We are working on a node.js application that is querying Dremio to populate some dashboards. We are seeing dramatic data transfer speed differences between CentOS and MacOs.
We are benchmarking against a query that returns about 57k records.
On our local MacOS based development machines, connecting to a Dremio cluster using the Mac ODBC connection is very fast. The query runs and receives the data in about 4 seconds. During the query node runs at 60% CPU for < 2 seconds.
On the production server running CentOS and using the Linux ODBC connection to connect to the same cluster, and the same query takes 2+ minutes. During these 2 minutes, node is running at 100% CPU.
We have ruled out network topologies and speeds as a factor.
Are there known performance issues with the Linux ODBC connector?

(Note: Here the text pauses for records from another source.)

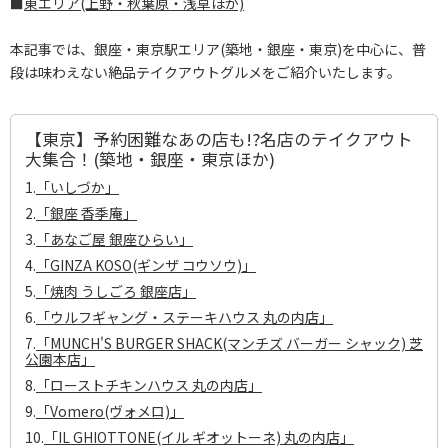
■
東エリア(上野・秋葉原・浅草ほか)
本記事では、銀座・東京駅エリア(築地・銀座・東京)を中心に、普
段は味わえない絶品テイクアウトグルメをご紹介いたします。
【東京】予約困難なあの店も!?名店のテイクアウト
大集合！(築地・銀座・東京ほか)
1.
「いしづか」
2.
「銀座 香季庵」
3.
「あなご屋 銀座ひらい」
4.
「GINZA KOSO(ギンザ コウソウ)」
5.
「焼肉 うしごろ 銀座店」
6.
「ウルフギャング・ステーキハウス 丸の内店」
7.
「MUNCH'S BURGER SHACK(マンチズ バーガー シャック) 芝
公園本店」
8.
「ローストチキンハウス 丸の内店」
9.
「Vomero(ヴォメロ)」
10.
「IL GHIOTTONE(イル ギオットーネ) 丸の内店」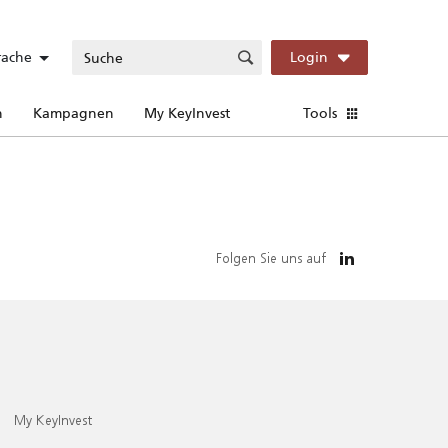
rache
Login
n
Kampagnen
My KeyInvest
Tools
Folgen Sie uns auf
My KeyInvest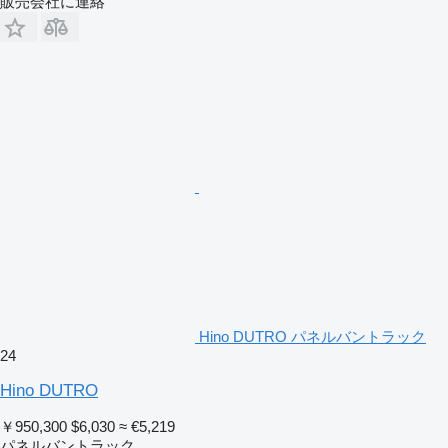
販売会社に連絡
Hino DUTRO パネルバントラック
24
Hino DUTRO
￥950,300
$6,030
≈ €5,219
パネルバントラック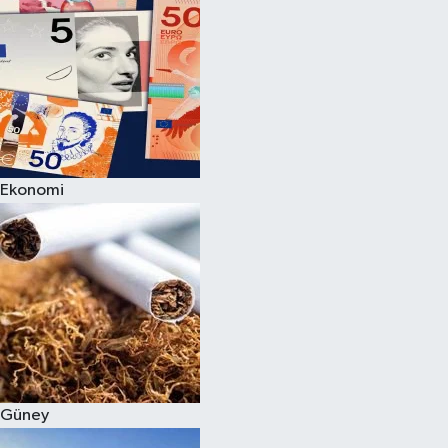
Ekonomi
Güney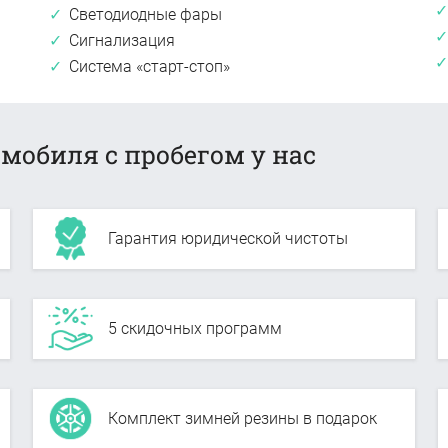
Светодиодные фары
Сигнализация
Система «старт-стоп»
мобиля с пробегом у нас
Гарантия юридической чистоты
5 скидочных программ
Комплект зимней резины в подарок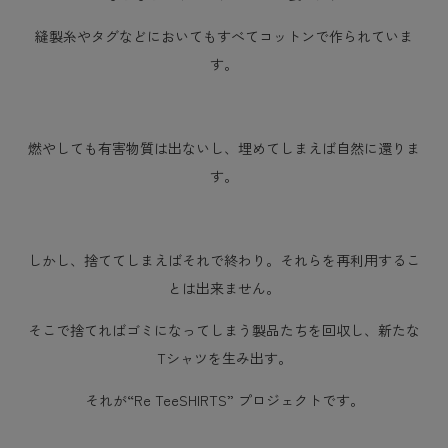
縫製糸やタグなどにおいてもすべてコットンで作られていま
す。
燃やしても有害物質は出ないし、埋めてしまえば自然に還りま
す。
しかし、捨ててしまえばそれで終わり。それらを再利用するこ
とは出来ません。
そこで捨てればゴミになってしまう製品たちを回収し、新たな
Tシャツを生み出す。
それが“Re TeeSHIRTS” プロジェクトです。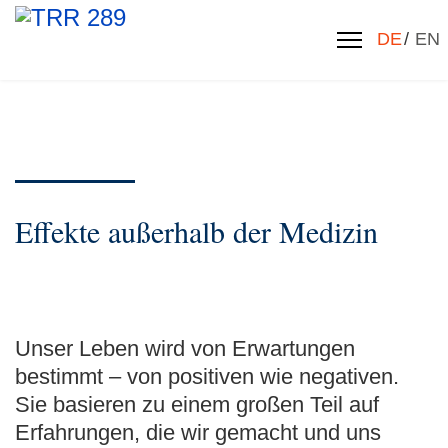
Sprache 
DE
EN
Effekte außerhalb der Medizin
Unser Leben wird von Erwartungen
bestimmt – von positiven wie negativen.
Sie basieren zu einem großen Teil auf
Erfahrungen, die wir gemacht und uns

Are there settings to tune in the Linux ODBC connector that could improve its performance?
Have you compared the Dremio query profiles for the 2 different runs? In the final (0) phase of each query, what times do you see for the “Blocked on Downstream”? You can share the profiles as described here.

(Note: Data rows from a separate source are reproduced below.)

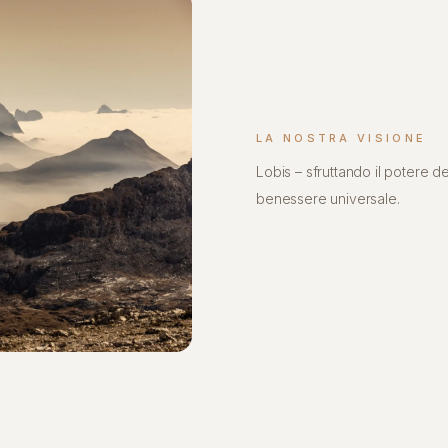
LA NOSTRA VISIONE
Lobis – sfruttando il potere de
benessere universale.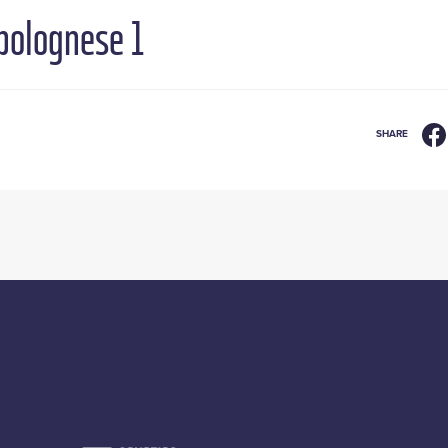
 bolognese 1
SHARE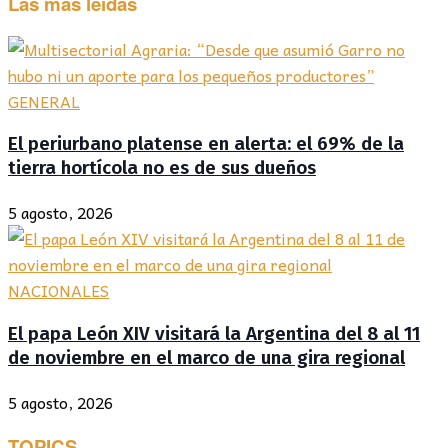
Las más leídas
GENERAL
El periurbano platense en alerta: el 69% de la
tierra hortícola no es de sus dueños
5 agosto, 2026
NACIONALES
El papa León XIV visitará la Argentina del 8 al 11
de noviembre en el marco de una gira regional
5 agosto, 2026
TOPICS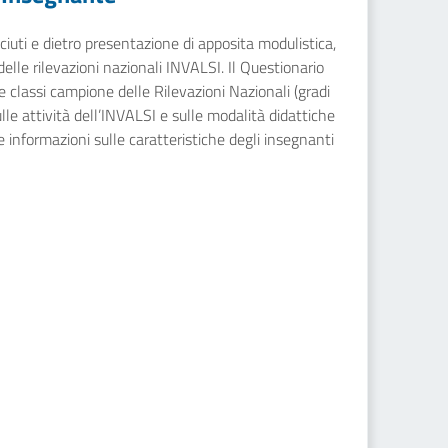
sciuti e dietro presentazione di apposita modulistica,
 delle rilevazioni nazionali INVALSI. Il Questionario
e classi campione delle Rilevazioni Nazionali (gradi
sulle attività dell’INVALSI e sulle modalità didattiche
e informazioni sulle caratteristiche degli insegnanti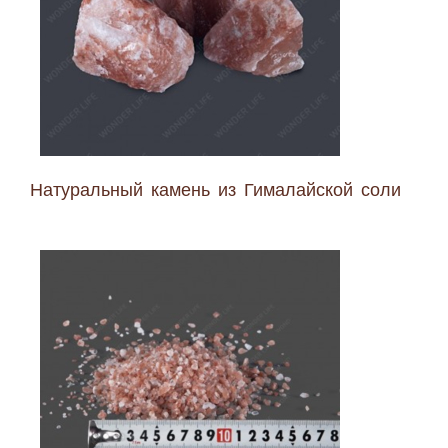
Натуральный камень из Гималайской соли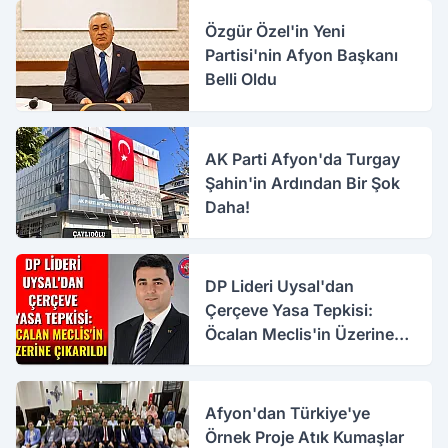
Özgür Özel'in Yeni
Partisi'nin Afyon Başkanı
Belli Oldu
AK Parti Afyon'da Turgay
Şahin'in Ardından Bir Şok
Daha!
DP Lideri Uysal'dan
Çerçeve Yasa Tepkisi:
Öcalan Meclis'in Üzerine
Çıkarıldı
Afyon'dan Türkiye'ye
Örnek Proje Atık Kumaşlar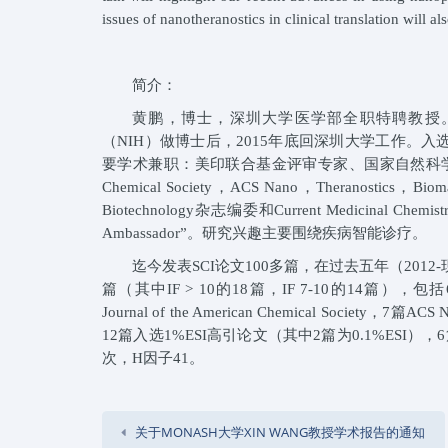
issues of nanotheranostics in clinical translation will al
简介：
黄鹏，博士，深圳大学医学部全职特聘教授。20
（NIH）做博士后，2015年底回深圳大学工作。
要学术兼职：美印联合基金评审专家、国家自然科学基金通信评审专家
Chemical Society，ACS Nano，Theranostic
Biotechnology杂志编委和Current Medicinal Che
Ambassador”。研究兴趣主要围绕疾病智能诊疗。
迄今发表SCI论文100多篇，在过去五年（201
篇（其中IF > 10的18篇，IF 7-10的14篇），包括6篇Advanc
Journal of the American Chemical Society，7篇AC
12篇入选1%ESI高引论文（其中2篇为0.1%ESI），6
次，H因子41。
关于MONASH大学XIN WANG教授学术报告的通知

To answer your question, there is no known performance issue with the Linux ODBC connector.
On the slow one Dremio completed processing records in < 1s but the ODBC client is not ready to accept the records, that was is called “Blocked on Downstream” on Phase 0 as there is nothing downstream in Dremio after that, its the ODBC client
Now you also said ODCB from Mac is faster. Tell us about the locations of the Mac and CentOS with respect to Dremio?
What happens if you transfer say a 100 MB file from the Dremio coordinator to the MAC and to the CentOS servers, is it the same speed?
Transferring a 100MB file from the Dremio Coordinator to the MAC takes about 7 seconds, and to CentOS server takes < 1 sec so I don’t think network speed is the issue…
There seems to be something bottlenecking at the Node / ODBC driver level on CentOS, but I’m not sure how to dig deeper into that to discover exactly what.